● **Teks Bacaan**:
____

Tindakan Fir’aun membohongi rakyatnya dan memaksa mereka meng-ikuti perintahnya, serta menghasut mereka untuk mendustai rasul Allah, menjadi pelajaran bagi para pemimpin.
Pemimpin yang ingin menghalangi dan menjauhkan masyarakat dari ajaran-ajaran agama mereka boleh jadi akan mengalami nasib yang sama dengan Fir’aun. Dalam hal ini Rasulullah memberi nasihat:
مَا مِنْ إِمَامِ يَمُوْتُ وَهُوَ غَاشٍ لِرَعِيَّتِهِ إِلاَّ لَمْ يُرِحْ رَائِحَةَ الْجَنَّةِ وَإِنَّ رِيْحَهَا لَيُوْجَدُ مِنْ مَسِيْرَةِ خَمْسِ مِائَةِ عَامٍ. ((رواه البخاري و مسلم)

____

● **Tugas Kerja A**: Menurut teks bacaan tentang Fir'aun, apa yang boleh jadi dialami pemimpin yang menghalangi masyarakat dari ajaran agama mereka?
● **Tugas Kerja B**: Sebutkan semua tindakan Fir'aun terhadap rakyatnya yang disebut dalam teks bacaan.
Catatan sesudah ini tidak dipakai untuk mengerjakan tugas.

____

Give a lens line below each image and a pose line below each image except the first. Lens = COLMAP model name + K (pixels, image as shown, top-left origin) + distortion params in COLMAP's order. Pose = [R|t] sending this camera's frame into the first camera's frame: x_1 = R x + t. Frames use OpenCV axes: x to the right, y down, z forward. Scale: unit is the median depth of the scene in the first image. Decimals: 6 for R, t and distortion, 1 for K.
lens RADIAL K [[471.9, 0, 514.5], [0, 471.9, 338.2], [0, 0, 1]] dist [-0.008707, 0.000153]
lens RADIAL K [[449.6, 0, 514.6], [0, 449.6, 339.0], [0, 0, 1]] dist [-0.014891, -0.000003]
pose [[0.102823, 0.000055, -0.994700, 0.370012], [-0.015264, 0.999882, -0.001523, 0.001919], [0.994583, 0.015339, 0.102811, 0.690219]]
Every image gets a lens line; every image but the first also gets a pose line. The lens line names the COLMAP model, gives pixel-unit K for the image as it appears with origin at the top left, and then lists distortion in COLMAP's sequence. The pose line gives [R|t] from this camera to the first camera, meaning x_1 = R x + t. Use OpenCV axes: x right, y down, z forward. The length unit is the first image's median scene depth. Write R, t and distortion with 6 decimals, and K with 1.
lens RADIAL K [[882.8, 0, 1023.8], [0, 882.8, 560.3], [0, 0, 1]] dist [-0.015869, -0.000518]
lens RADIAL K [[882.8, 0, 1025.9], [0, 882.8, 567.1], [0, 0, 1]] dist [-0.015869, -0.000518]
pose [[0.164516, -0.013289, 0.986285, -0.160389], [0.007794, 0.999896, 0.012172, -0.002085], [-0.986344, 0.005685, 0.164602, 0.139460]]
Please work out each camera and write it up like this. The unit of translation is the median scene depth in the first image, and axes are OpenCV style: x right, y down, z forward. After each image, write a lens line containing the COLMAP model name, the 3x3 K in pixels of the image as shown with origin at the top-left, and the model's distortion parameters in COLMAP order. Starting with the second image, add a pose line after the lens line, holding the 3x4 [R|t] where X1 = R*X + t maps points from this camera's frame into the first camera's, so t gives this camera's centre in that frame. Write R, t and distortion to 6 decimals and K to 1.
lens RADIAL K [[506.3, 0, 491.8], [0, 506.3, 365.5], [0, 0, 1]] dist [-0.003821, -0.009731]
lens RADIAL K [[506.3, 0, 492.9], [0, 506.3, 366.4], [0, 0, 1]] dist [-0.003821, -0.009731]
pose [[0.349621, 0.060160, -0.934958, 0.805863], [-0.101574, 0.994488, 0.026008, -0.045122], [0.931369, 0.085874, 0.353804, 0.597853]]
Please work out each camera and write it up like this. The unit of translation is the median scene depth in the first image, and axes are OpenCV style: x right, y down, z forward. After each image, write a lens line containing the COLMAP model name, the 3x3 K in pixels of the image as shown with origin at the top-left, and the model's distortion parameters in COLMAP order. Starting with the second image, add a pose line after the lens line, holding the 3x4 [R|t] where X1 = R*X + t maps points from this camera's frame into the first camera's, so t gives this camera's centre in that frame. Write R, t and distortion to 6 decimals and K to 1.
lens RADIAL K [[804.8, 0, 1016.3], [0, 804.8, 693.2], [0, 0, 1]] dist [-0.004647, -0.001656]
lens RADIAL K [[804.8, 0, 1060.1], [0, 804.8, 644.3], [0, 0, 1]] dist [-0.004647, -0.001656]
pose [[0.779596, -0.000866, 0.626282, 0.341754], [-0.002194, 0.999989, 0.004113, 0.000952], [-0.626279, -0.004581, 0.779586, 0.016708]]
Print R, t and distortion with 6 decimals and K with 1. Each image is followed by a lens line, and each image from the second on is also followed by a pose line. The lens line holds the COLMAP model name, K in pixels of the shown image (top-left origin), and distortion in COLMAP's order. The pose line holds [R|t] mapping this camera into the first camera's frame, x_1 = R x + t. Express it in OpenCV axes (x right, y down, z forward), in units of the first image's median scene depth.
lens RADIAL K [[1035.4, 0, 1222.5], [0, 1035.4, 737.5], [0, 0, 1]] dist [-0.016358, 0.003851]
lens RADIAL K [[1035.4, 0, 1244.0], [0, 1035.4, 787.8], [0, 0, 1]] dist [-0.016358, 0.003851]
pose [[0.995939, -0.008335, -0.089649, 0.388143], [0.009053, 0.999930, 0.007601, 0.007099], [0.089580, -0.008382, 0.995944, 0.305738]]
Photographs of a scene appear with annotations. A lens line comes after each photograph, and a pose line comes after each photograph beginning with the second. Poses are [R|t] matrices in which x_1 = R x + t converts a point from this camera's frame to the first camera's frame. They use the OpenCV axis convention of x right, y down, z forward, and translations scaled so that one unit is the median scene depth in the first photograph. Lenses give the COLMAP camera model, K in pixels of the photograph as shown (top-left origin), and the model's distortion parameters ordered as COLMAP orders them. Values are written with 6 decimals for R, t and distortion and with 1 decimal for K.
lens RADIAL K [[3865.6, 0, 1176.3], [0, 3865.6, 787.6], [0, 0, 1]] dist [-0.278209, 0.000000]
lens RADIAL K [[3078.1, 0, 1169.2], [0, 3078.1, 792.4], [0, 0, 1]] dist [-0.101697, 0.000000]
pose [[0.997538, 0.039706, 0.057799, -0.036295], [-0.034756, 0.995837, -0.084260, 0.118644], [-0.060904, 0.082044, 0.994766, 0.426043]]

____

● **Jawaban Tugas A**: Nasib yang sama dengan Fir'aun.

● **Jawaban Tugas B**: Membohongi rakyatnya, memaksa mereka mengikuti perintahnya, dan menghasut mereka untuk mendustai rasul Allah.